SCHRIFTELIJKE OPDRACHT ->
Druk de regels van alle vermeldingen hieronder woord voor woord af en laat daarbij de afbeeldingen weg.
☆ ☆ ☆
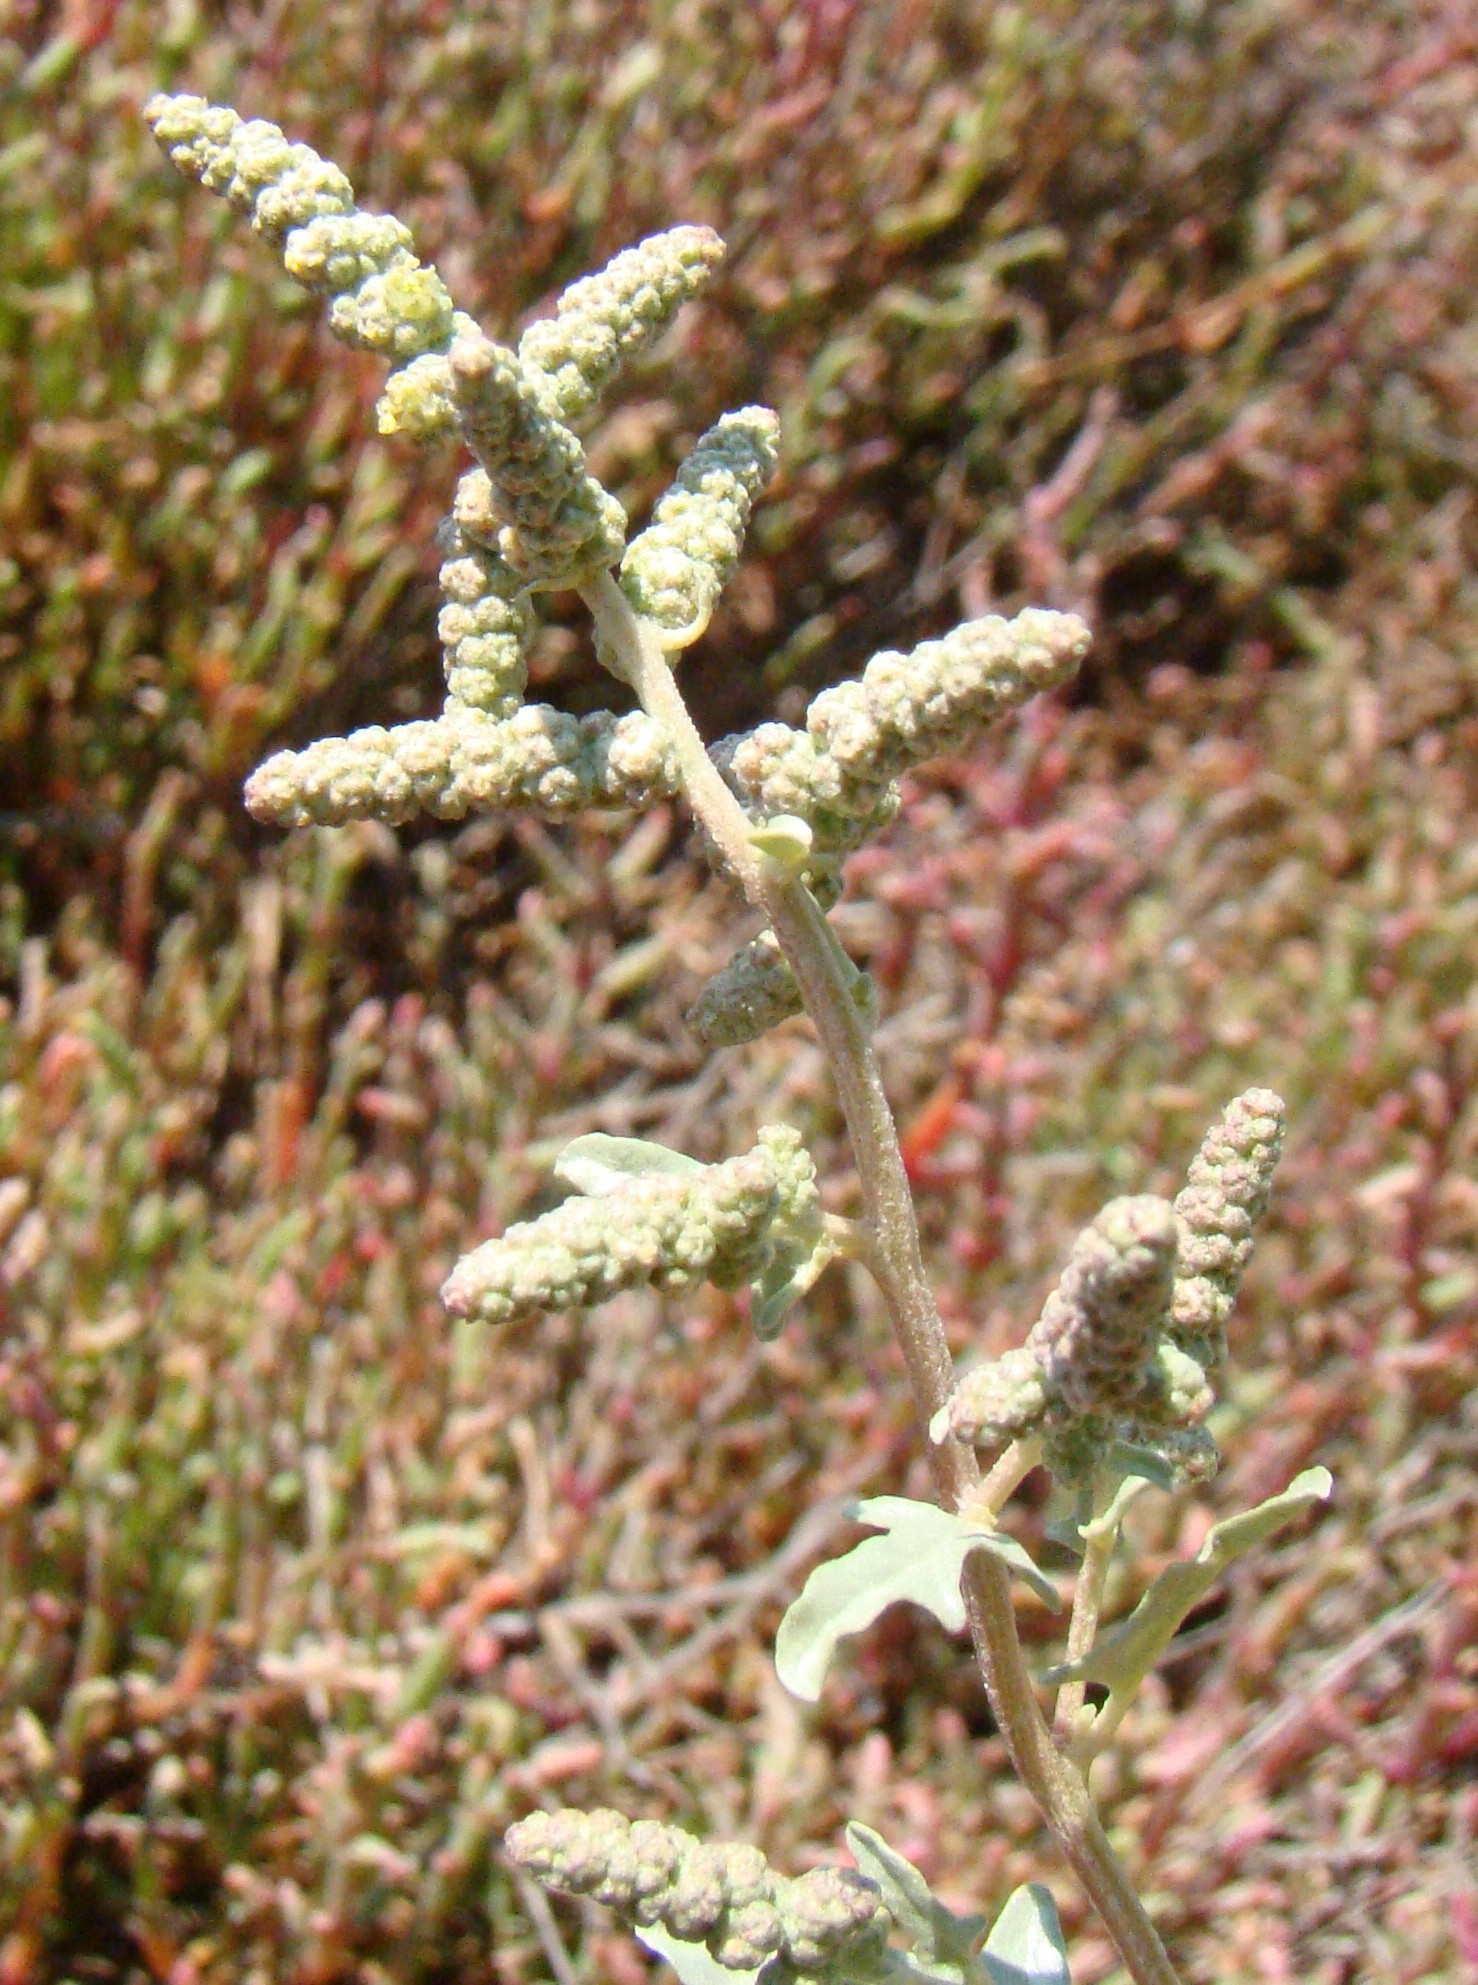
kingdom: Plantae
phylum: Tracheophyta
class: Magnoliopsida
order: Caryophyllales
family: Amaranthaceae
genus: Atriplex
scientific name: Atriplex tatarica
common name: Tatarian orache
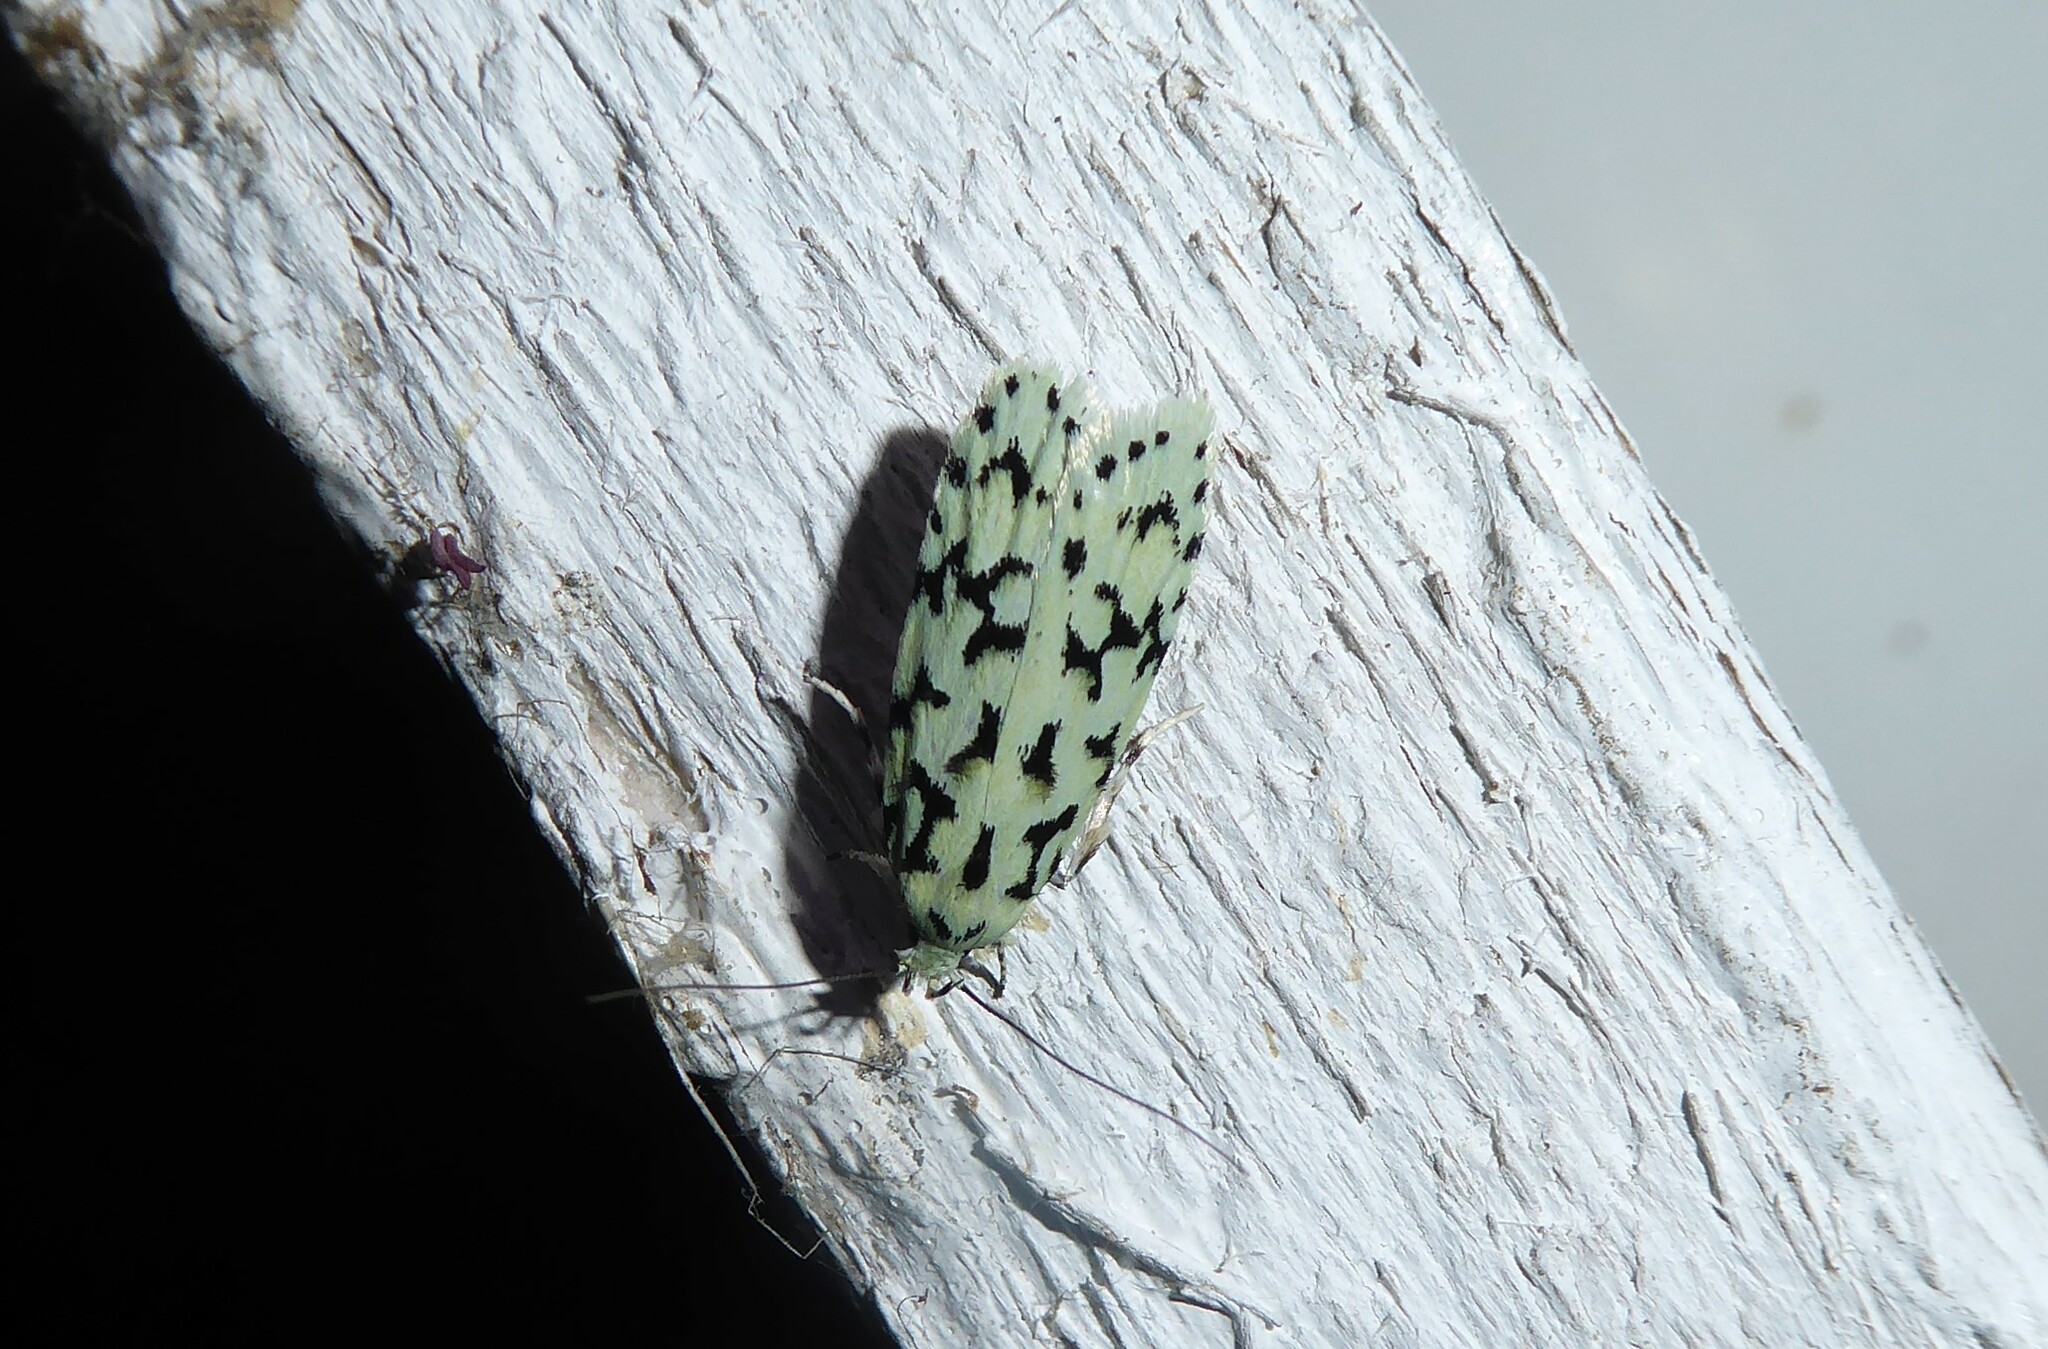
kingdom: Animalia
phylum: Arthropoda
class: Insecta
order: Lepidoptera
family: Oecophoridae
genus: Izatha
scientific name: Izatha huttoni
☆ ☆ ☆
ANTWOORD OP OPDRACHT ->
kingdom: Plantae
phylum: Tracheophyta
class: Magnoliopsida
order: Caryophyllales
family: Amaranthaceae
genus: Atriplex
scientific name: Atriplex tatarica
common name: Tatarian orache
kingdom: Animalia
phylum: Arthropoda
class: Insecta
order: Lepidoptera
family: Oecophoridae
genus: Izatha
scientific name: Izatha huttoni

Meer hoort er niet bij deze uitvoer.